:: Material provided

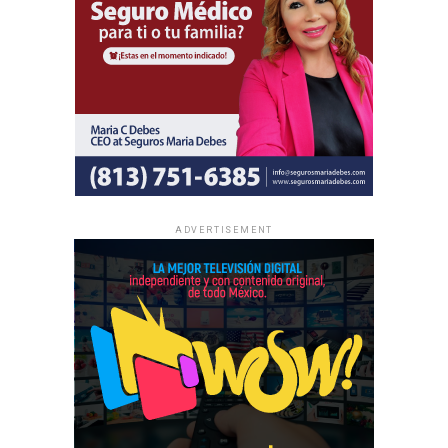
ADVERTISEMENT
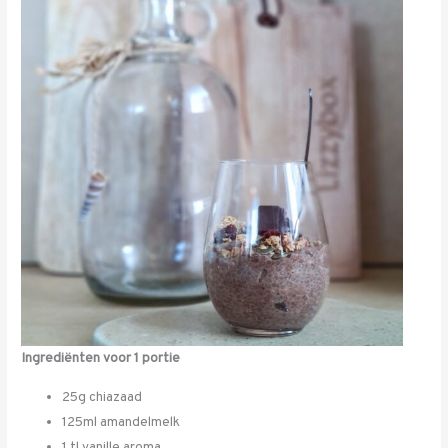
Ingrediënten voor 1 portie
25g chiazaad
125ml amandelmelk
1 tl vanille aroma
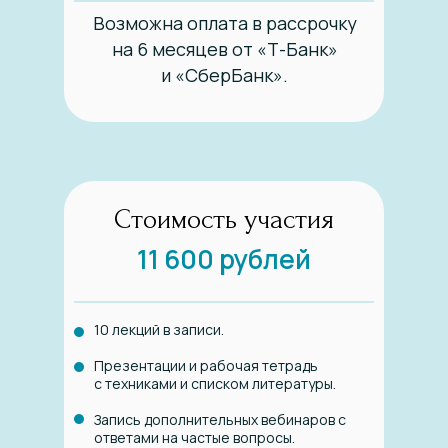
Возможна оплата в рассрочку
на 6 месяцев от «Т-Банк»
и «СберБанк».
Стоимость участия
11 600 рублей
10 лекций в записи.
Презентации и рабочая тетрадь
с техниками и списком литературы.
Запись дополнительных вебинаров с
ответами на частые вопросы.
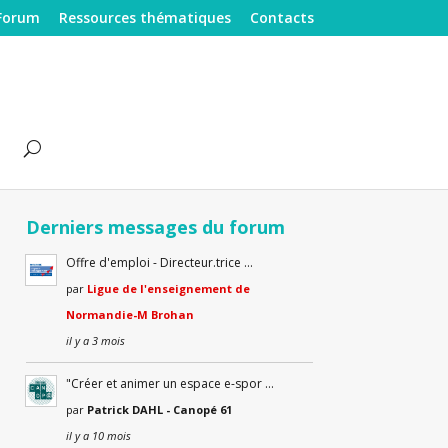
Forum
Ressources thématiques
Contacts
Derniers messages du forum
Offre d'emploi - Directeur.trice …
par
Ligue de l'enseignement de
Normandie-M Brohan
il y a 3 mois
"Créer et animer un espace e-spor …
par
Patrick DAHL - Canopé 61
il y a 10 mois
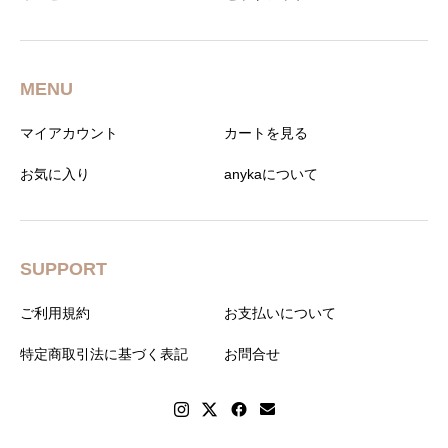
MENU
マイアカウント
カートを見る
お気に入り
anykaについて
SUPPORT
ご利用規約
お支払いについて
特定商取引法に基づく表記
お問合せ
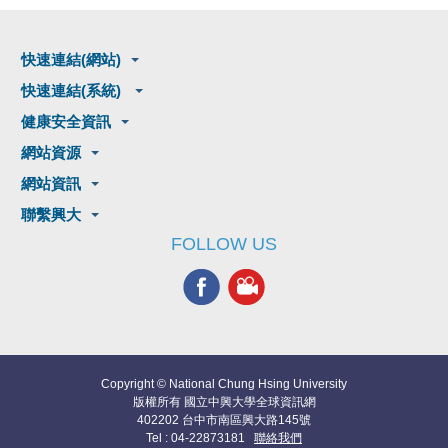
快速連結(網站)
快速連結(系統)
健康安全資訊
網站資源
網站資訊
聯繫興大
FOLLOW US
Copyright © National Chung Hsing University
版權所有 國立中興大學全球資訊網
402202 台中市南區興大路145號
Tel : 04-22873181
聯絡我們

::::

■ Job ■
A clean copy is needed of the lines in the listing above from the one with "на 6 месяцев" through the one with "Derniers messages du forum", exact in every word and free of pictures.

■ Task solution ■
на 6 месяцев от «Т-Банк»
и «СберБанк».
Стоимость участия
11 600 рублей
10 лекций в записи.
Презентации и рабочая тетрадь
с техниками и списком литературы.
Запись дополнительных вебинаров с
ответами на частые вопросы.
Forum
Ressources thématiques
Contacts
Derniers messages du forum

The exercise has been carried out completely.